南予の中世城跡探訪25 ―水沼城跡―

2月 19日 木曜日

 肱川下流の中ほど、大洲市街から長浜に向かう途中、八多喜(はたき)町に入る手前でまるで門を抜けるかのように尾根の切通しを通って八多喜町に入りますが、その肱川側の尾根上に水沼城はあります。八多喜町側からは全貌をよく眺めることができます。この地域の戦国時代の史料に水沼氏という領主が見られますが、ここを本拠とした領主と思われます。


  水沼城跡(中央)
   左の尾根上に祖母井城、右の谷間に肱川が流れ、
   奥は大洲盆地に通じる

 祖母井城から連なる尾根の先端で、直線的に河口に通じる肱川下流の流路に張り出し、あたかも流路に立ちはだかるようです。下流ではここが最も流路の狭くなる、くびれた部分となっています。また、迫り出した分、川の上流・下流ともに非常に眺望が効く立地となっています。


  水沼城跡(右)の麓を流れる肱川
   左右の尾根で流路がくびれ、城山が流れを遮る

 この最も狭くなった肱川に面して、水沼城の先端から続く微高地に岩津の集落があります。川筋には尾根先から続く岩場を見ることもできますが、その名の通りここには岩場に出来た津が存在していたのでしょう。

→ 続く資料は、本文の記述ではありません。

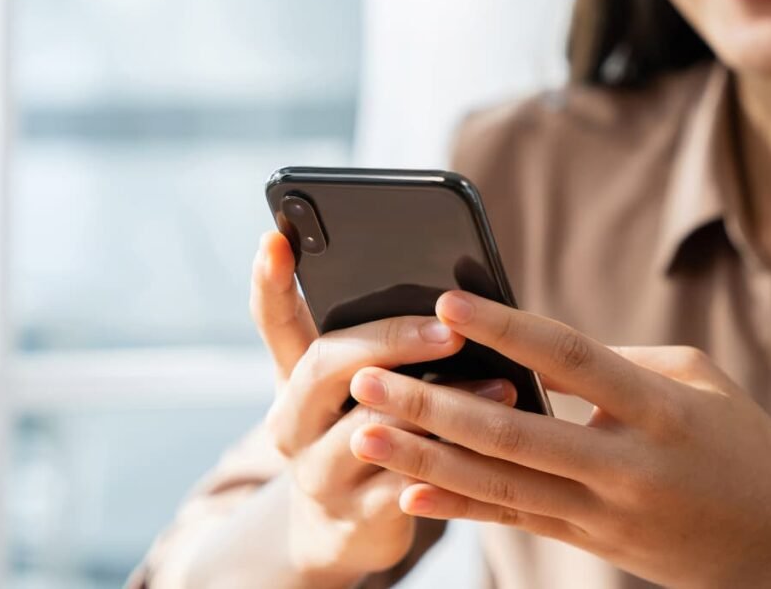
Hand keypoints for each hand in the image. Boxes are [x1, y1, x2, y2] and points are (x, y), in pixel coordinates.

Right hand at [250, 235, 515, 585]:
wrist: (336, 531)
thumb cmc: (357, 435)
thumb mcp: (349, 390)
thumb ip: (377, 344)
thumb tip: (448, 292)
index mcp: (292, 378)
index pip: (274, 320)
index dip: (270, 281)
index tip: (275, 238)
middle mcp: (292, 422)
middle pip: (324, 366)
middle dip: (390, 340)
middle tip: (448, 329)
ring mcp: (318, 473)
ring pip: (373, 429)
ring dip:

 また、尾根先端部には旧郷社の祇園神社が鎮座します。江戸時代の大洲藩主は、参勤交代の際に当社に参拝してから出帆したといいます。当社は肱川を正面にしており、川からの参拝を前提に祀られている様子もよくうかがえます。


  祇園神社
   水沼城跡の突端、肱川に面して鎮座する。
   手前は現在の肱川堤防。

 肱川下流域の水運管理にとって、重要な役割を果たした城であったといえるでしょう。